In Prenzlauer Berg steht man auf dem Radweg gerne mal im Stau. Die Zahl der Radfahrer ist größer als der Platz, der ihnen auf der Straße zusteht. Wie lösen andere Städte dieses Problem?
Dass man zur Hauptverkehrszeit in einer Großstadt mal im Stau steht, ist keine große Überraschung. Etwas unerwartet trifft einen dieser Zustand allerdings, wenn man mit dem Rad unterwegs ist. In Prenzlauer Berg passiert einem das immer öfter, weil die Zahl der Radfahrer steigend, die Radwege aber schmal sind. Ein langsamer Radler mit Anhänger reicht völlig, um auf der Prenzlauer Allee einen enormen Rückstau zu verursachen.
In Berlin macht man sich daher Gedanken, wie man mit dieser Entwicklung umgehen soll. Aktuell haben die Berliner Grünen ein Konzept erarbeitet, das ein Netz aus Fahrradstraßen kreuz und quer durch die Stadt spannt. Auf diesen Straßen, zu denen auch die Choriner gehört, haben Radfahrer Vorrang; Anlieger dürfen aber auch mit dem Auto hier entlang.
Die Hauptkritik an dieser Lösung ist, dass meist Neben- zu Fahrradstraßen erklärt werden, und das bedeutet oft einen Umweg. Den scheuen jedoch viele, die sich aus eigener Kraft durch die Stadt bewegen und es im Zweifel auch mal eilig haben.
Doch Berlin ist ja nicht die erste Stadt, wo viele Radfahrer unterwegs sind.

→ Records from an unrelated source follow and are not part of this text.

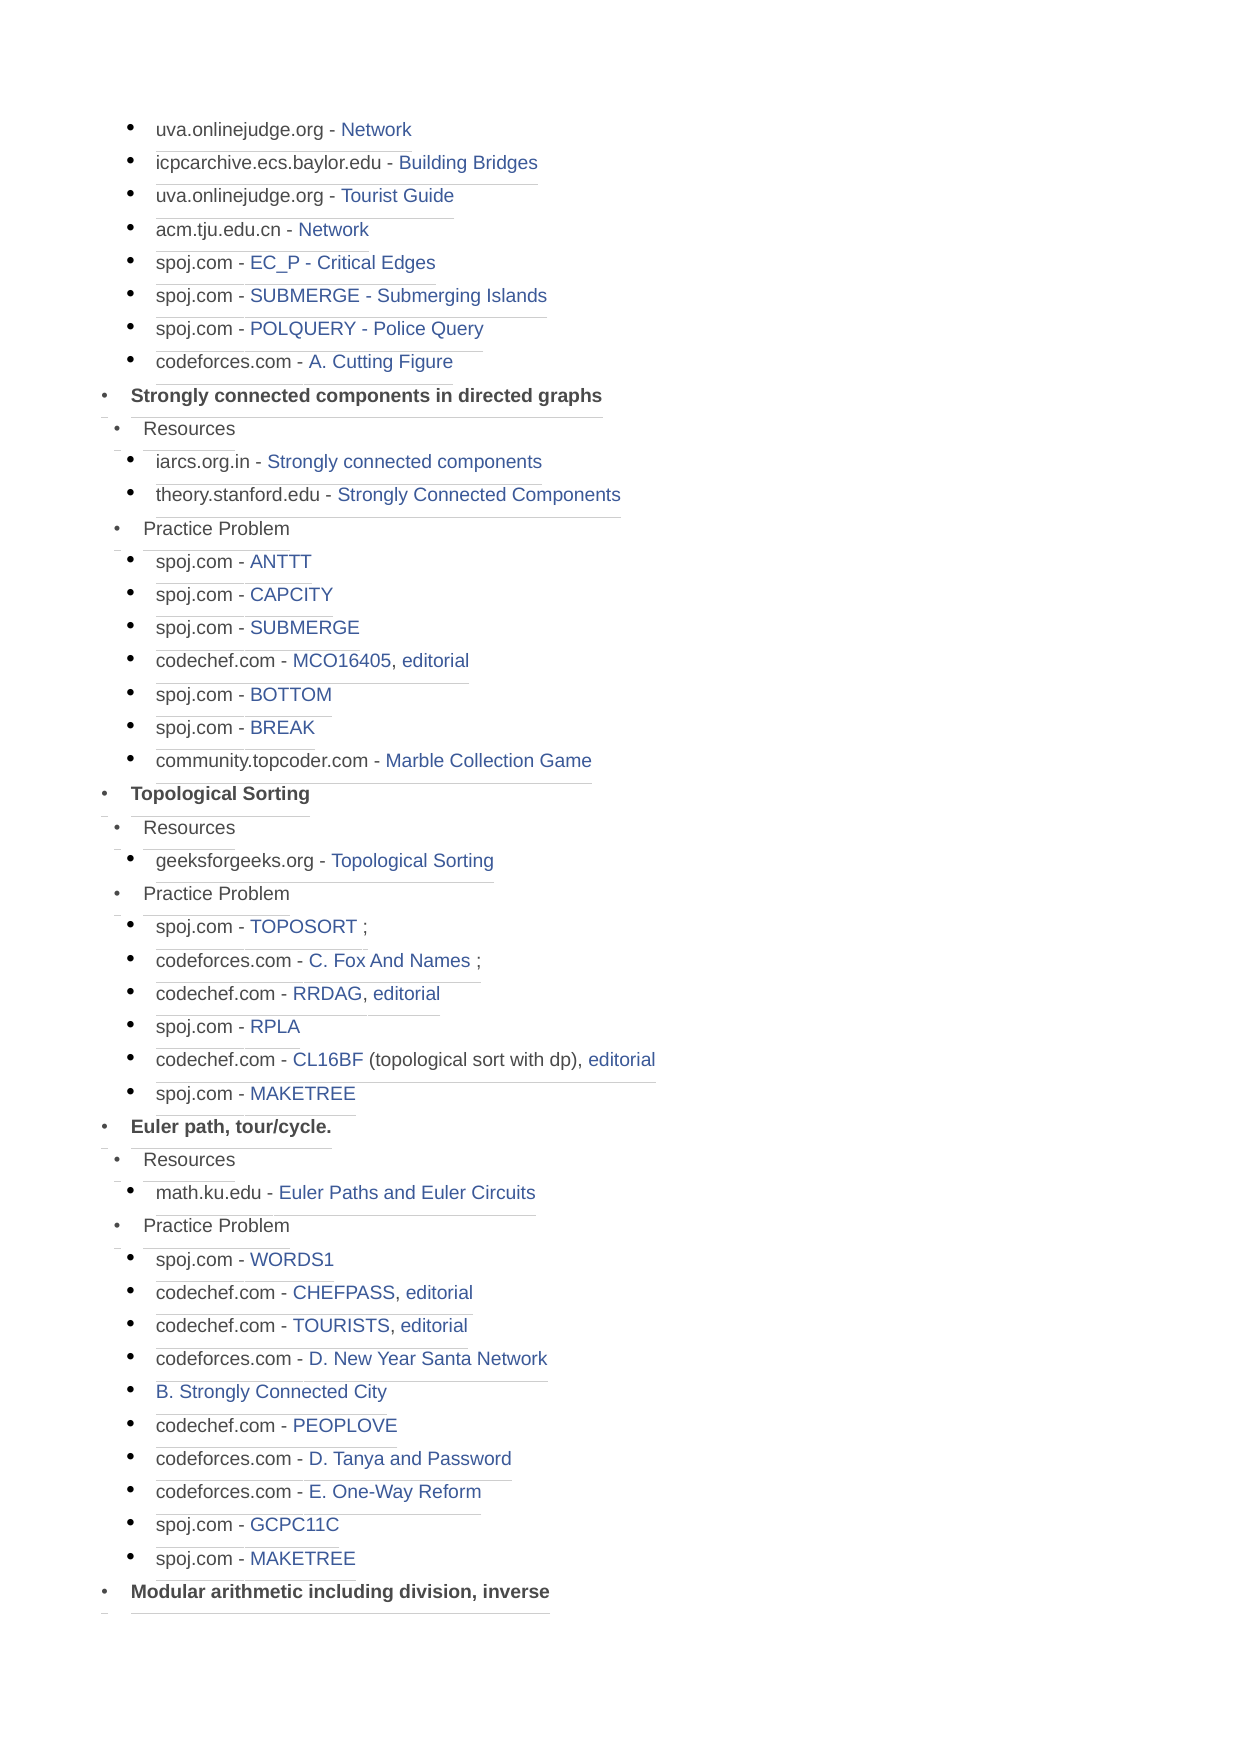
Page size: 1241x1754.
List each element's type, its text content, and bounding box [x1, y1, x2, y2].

list Practice Problem [143, 517, 1122, 550]
list community.topcoder.com - Marble Collection Game [156, 749, 1122, 783]
list iarcs.org.in - Strongly connected components [156, 450, 1122, 484]
list spoj.com - CAPCITY [156, 583, 1122, 617]
list codeforces.com - E. One-Way Reform [156, 1481, 1122, 1514]
list codeforces.com - D. New Year Santa Network [156, 1348, 1122, 1381]
list codechef.com - RRDAG, editorial [156, 982, 1122, 1015]
list Practice Problem [143, 1215, 1122, 1248]
list spoj.com - ANTTT [156, 550, 1122, 583]
list spoj.com - RPLA [156, 1015, 1122, 1048]
list spoj.com - TOPOSORT ; [156, 916, 1122, 949]
list spoj.com - BREAK [156, 716, 1122, 749]
list Resources [143, 816, 1122, 849]
list spoj.com - MAKETREE [156, 1082, 1122, 1115]
list spoj.com - SUBMERGE - Submerging Islands [156, 284, 1122, 317]
list Modular arithmetic including division, inverse [131, 1580, 1122, 1613]
list Practice Problem [143, 882, 1122, 916]
list uva.onlinejudge.org - Network [156, 118, 1122, 151]
list Resources [143, 417, 1122, 450]
list spoj.com - SUBMERGE [156, 617, 1122, 650]
list codechef.com - PEOPLOVE [156, 1414, 1122, 1447]
list spoj.com - MAKETREE [156, 1547, 1122, 1580]
list codechef.com - MCO16405, editorial [156, 650, 1122, 683]
list math.ku.edu - Euler Paths and Euler Circuits [156, 1181, 1122, 1215]
list B. Strongly Connected City [156, 1381, 1122, 1414]
list Topological Sorting [131, 783, 1122, 816]
list Euler path, tour/cycle. [131, 1115, 1122, 1148]
list codechef.com - CHEFPASS, editorial [156, 1281, 1122, 1314]
list spoj.com - WORDS1 [156, 1248, 1122, 1281]
list codeforces.com - C. Fox And Names ; [156, 949, 1122, 982]
list codeforces.com - D. Tanya and Password [156, 1447, 1122, 1481]
list Resources [143, 1148, 1122, 1181]
list codechef.com - CL16BF (topological sort with dp), editorial [156, 1048, 1122, 1082]
list spoj.com - POLQUERY - Police Query [156, 317, 1122, 351]
list acm.tju.edu.cn - Network [156, 218, 1122, 251]
list uva.onlinejudge.org - Tourist Guide [156, 184, 1122, 218]
list Strongly connected components in directed graphs [131, 384, 1122, 417]
list codeforces.com - A. Cutting Figure [156, 351, 1122, 384]
list spoj.com - EC_P - Critical Edges [156, 251, 1122, 284]
list geeksforgeeks.org - Topological Sorting [156, 849, 1122, 882]
list codechef.com - TOURISTS, editorial [156, 1314, 1122, 1348]
list spoj.com - GCPC11C [156, 1514, 1122, 1547]
list theory.stanford.edu - Strongly Connected Components [156, 484, 1122, 517]
list icpcarchive.ecs.baylor.edu - Building Bridges [156, 151, 1122, 184]
list spoj.com - BOTTOM [156, 683, 1122, 716]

Wir haben mal zusammengetragen, wie andere Städte damit umgehen.
Dronning Louises Bro in Kopenhagen
Die Dronning Louises Bro (Königin-Luise-Brücke) ist der Klassiker unter den Beispielen, wie Großstädte auf steigende Radler-Zahlen reagieren können. Im Jahr 2008 stand man in der dänischen Hauptstadt vor dem Problem, dass jeden Tag 17.000 Autos, 30.00 Radler und 26.000 Businsassen die Brücke über die Kopenhagener Seen passieren wollten. Wobei die Autos die wenigsten Menschen beförderten, aber den meisten Platz für sich beanspruchten.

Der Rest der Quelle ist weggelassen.